Installation (summary)
- Recommended (prebuilt wheels, requires compatible PyTorch):
- pip install -U xformers --index-url https://download.pytorch.org/whl/cu126 (CUDA 12.6)
- pip install -U xformers --index-url https://download.pytorch.org/whl/cu128 (CUDA 12.8)
- pip install -U xformers --index-url https://download.pytorch.org/whl/cu129 (CUDA 12.9)
- Development / pre-release:
- pip install --pre -U xformers
- From source (for custom PyTorch versions or custom builds):
- pip install ninja (optional, speeds build)
- pip install -v --no-build-isolation -U git+https://github.com/facebookresearch/xformers.git@main#egg=xformers
Note: Building from source may require setting TORCH_CUDA_ARCH_LIST, compatible NVCC/GCC versions, and enough build memory.
Typical Use Cases
- Research experiments that require non-standard or novel attention mechanisms.
- Performance-sensitive Transformer training / fine-tuning where fused kernels and memory-efficient attention can reduce GPU memory and runtime.
- Prototyping new Transformer blocks by composing xFormers components without boilerplate.
Benchmarks & Performance
The project provides benchmark plots (e.g., memory-efficient MHA vs. standard implementations) demonstrating notable speed and memory advantages for certain workloads (A100 tests referenced in repo). Performance gains depend on model configuration, dtype, hardware, and whether xFormers custom kernels are available/used.
Compatibility & Requirements
- Built to be used with PyTorch (instructions reference specific PyTorch versions). Prebuilt wheels assume a matching CUDA / PyTorch runtime.

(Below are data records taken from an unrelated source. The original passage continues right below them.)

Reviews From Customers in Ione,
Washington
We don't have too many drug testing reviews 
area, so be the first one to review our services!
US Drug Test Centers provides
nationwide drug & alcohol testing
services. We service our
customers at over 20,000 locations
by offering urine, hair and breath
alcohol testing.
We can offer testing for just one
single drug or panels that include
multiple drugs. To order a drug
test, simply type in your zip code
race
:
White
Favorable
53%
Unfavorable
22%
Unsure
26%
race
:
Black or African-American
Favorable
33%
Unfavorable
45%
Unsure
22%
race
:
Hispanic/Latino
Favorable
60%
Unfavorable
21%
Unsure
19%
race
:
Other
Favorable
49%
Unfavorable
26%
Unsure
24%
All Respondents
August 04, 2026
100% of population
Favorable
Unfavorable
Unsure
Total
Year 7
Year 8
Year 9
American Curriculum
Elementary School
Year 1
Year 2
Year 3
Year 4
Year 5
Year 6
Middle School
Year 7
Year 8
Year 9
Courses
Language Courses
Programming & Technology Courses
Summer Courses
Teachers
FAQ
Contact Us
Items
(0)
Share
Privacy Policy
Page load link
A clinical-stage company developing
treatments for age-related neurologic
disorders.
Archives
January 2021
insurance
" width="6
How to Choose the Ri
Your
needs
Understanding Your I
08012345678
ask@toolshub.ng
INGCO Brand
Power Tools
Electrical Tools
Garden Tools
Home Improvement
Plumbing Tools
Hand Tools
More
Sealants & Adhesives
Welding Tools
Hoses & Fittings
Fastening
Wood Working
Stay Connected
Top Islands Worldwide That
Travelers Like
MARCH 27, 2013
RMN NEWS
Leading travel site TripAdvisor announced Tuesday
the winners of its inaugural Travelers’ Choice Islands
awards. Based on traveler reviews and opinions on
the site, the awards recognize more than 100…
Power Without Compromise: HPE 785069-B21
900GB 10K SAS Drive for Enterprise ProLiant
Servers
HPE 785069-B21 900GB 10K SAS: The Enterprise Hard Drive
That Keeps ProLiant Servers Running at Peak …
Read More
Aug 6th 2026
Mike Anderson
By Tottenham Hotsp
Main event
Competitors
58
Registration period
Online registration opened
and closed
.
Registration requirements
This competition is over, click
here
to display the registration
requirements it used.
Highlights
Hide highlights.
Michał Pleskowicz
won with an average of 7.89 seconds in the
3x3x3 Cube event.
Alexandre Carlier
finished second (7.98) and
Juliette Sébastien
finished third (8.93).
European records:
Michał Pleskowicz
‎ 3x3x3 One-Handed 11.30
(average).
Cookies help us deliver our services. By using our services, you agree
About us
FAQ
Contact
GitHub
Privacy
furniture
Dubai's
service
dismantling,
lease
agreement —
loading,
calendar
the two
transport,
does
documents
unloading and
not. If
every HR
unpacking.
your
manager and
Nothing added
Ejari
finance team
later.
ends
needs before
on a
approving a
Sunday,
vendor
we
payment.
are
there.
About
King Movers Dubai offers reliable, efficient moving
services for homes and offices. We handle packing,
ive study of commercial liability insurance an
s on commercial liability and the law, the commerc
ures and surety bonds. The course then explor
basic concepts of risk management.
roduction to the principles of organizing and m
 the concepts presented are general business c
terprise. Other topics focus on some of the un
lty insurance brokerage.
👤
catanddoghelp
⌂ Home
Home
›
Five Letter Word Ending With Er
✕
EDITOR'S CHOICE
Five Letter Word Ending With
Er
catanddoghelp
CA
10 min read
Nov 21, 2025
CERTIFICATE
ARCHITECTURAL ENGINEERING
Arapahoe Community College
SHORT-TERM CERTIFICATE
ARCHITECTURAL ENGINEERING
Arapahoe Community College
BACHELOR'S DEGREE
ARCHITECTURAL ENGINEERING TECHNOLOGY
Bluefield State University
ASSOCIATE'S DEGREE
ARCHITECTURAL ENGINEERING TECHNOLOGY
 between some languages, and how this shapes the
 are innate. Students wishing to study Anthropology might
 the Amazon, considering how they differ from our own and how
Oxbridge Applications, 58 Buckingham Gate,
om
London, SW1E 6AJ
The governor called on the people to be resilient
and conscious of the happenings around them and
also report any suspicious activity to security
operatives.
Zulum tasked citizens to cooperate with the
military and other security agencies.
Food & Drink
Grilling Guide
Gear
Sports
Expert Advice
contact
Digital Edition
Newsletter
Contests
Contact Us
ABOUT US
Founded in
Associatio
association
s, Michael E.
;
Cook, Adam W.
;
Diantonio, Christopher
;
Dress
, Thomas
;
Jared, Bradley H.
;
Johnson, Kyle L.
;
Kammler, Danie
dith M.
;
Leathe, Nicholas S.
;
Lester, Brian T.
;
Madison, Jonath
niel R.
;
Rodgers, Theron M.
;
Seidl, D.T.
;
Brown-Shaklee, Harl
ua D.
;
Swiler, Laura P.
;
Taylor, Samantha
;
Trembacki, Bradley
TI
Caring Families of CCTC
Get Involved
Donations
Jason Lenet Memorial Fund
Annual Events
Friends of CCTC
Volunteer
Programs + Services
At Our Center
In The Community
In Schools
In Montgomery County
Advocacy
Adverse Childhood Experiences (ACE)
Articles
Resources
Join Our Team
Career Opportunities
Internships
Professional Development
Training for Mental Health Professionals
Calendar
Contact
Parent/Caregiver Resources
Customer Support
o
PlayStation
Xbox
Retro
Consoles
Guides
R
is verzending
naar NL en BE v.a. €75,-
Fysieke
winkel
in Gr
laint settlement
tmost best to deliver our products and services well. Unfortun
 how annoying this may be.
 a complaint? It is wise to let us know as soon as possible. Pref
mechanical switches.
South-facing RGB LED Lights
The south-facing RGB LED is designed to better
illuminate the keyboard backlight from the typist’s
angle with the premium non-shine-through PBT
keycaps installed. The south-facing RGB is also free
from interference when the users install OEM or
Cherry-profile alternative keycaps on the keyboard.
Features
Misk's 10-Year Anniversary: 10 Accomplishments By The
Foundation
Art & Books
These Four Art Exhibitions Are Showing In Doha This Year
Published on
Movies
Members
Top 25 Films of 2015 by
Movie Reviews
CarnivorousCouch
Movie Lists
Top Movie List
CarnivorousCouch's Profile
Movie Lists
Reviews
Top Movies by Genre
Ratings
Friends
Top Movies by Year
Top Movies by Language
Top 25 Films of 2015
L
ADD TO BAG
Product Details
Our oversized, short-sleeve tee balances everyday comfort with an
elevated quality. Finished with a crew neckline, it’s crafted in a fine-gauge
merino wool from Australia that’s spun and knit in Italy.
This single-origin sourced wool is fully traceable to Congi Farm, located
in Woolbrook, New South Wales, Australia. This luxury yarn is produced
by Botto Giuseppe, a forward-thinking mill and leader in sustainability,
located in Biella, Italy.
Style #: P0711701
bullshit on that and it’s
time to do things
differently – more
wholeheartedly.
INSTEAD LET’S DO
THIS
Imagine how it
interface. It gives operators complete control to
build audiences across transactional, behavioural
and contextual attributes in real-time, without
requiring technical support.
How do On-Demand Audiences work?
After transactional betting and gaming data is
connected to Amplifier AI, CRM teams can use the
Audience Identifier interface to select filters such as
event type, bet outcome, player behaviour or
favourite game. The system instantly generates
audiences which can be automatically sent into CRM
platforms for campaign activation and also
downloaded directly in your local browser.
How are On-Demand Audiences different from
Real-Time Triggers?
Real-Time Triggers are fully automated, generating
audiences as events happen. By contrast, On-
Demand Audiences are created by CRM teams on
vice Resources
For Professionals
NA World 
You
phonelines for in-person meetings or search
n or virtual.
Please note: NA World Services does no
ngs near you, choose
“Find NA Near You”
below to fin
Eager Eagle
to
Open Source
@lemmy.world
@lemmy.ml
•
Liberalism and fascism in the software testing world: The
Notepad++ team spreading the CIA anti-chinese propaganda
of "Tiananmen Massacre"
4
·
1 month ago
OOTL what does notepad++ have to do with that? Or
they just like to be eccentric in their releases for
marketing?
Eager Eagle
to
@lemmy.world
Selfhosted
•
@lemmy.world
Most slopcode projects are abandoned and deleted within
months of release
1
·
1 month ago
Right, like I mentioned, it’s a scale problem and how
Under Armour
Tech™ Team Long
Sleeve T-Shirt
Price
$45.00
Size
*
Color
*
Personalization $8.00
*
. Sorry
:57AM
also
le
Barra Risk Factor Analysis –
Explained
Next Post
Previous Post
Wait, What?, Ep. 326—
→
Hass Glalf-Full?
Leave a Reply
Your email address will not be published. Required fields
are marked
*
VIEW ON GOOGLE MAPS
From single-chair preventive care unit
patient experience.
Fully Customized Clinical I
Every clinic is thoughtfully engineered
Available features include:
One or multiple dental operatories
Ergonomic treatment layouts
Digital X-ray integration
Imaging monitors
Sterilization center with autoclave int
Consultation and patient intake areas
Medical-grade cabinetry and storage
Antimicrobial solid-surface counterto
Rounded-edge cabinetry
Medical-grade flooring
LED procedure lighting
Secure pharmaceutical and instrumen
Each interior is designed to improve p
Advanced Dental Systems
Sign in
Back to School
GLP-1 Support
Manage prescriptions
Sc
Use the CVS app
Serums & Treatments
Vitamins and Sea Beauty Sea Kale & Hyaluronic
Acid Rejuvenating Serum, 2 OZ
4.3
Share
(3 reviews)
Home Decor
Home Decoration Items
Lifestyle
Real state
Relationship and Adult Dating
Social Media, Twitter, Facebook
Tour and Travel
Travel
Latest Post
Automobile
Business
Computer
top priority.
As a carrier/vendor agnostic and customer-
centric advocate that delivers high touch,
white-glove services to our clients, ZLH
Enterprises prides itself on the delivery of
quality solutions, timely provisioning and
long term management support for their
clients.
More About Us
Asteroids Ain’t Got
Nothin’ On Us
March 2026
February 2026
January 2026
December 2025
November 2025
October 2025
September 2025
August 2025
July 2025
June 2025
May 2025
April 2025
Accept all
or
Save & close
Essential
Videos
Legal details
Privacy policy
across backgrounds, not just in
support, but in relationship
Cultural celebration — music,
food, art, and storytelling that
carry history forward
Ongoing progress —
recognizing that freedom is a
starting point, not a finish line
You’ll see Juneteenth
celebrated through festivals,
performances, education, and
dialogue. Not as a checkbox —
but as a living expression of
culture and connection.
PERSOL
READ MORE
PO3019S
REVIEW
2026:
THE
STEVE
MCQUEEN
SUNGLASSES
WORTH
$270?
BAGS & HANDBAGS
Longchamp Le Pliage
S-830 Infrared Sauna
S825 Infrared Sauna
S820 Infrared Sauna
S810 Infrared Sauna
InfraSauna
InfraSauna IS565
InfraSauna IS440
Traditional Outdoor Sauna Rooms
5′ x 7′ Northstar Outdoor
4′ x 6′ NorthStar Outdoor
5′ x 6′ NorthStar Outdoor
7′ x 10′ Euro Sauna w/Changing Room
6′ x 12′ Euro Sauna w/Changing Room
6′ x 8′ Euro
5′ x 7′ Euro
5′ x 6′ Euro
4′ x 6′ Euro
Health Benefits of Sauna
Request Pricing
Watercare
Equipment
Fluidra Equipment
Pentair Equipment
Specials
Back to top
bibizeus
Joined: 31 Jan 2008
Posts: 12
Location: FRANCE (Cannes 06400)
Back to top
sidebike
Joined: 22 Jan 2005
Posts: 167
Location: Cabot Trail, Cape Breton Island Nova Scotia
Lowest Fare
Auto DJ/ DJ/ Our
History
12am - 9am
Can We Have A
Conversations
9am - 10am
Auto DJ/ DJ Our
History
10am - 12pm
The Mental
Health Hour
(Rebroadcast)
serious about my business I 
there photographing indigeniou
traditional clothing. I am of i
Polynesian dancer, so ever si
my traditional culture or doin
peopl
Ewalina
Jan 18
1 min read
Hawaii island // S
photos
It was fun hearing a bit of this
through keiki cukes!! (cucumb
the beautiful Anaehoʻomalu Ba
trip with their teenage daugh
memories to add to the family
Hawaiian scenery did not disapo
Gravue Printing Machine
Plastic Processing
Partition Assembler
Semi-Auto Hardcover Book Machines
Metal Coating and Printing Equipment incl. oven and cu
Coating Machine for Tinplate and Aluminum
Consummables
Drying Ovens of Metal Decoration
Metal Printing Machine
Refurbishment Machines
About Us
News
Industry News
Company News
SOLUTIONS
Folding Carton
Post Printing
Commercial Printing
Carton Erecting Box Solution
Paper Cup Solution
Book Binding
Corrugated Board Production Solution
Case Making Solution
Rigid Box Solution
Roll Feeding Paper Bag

- Provides guidance for troubleshooting builds (NVCC vs CUDA runtime, GCC compatibility, TORCH_CUDA_ARCH_LIST, MAX_JOBS for ninja builds, long path issues on Windows).
License & Citation
- License: BSD-style license (see LICENSE in repo). The code reuses or is inspired by several other projects (e.g., Triton, Flash-Attention, CUTLASS).
- Citation: the repository includes a BibTeX entry that authors can use when referencing xFormers in publications.
When to Choose xFormers
Choose xFormers when you need flexible, research-oriented Transformer blocks with performance optimizations that are not yet available in mainstream libraries, or when you want to experiment with alternative attention mechanisms (sparse, block-sparse, memory-efficient exact attention) with reduced engineering overhead.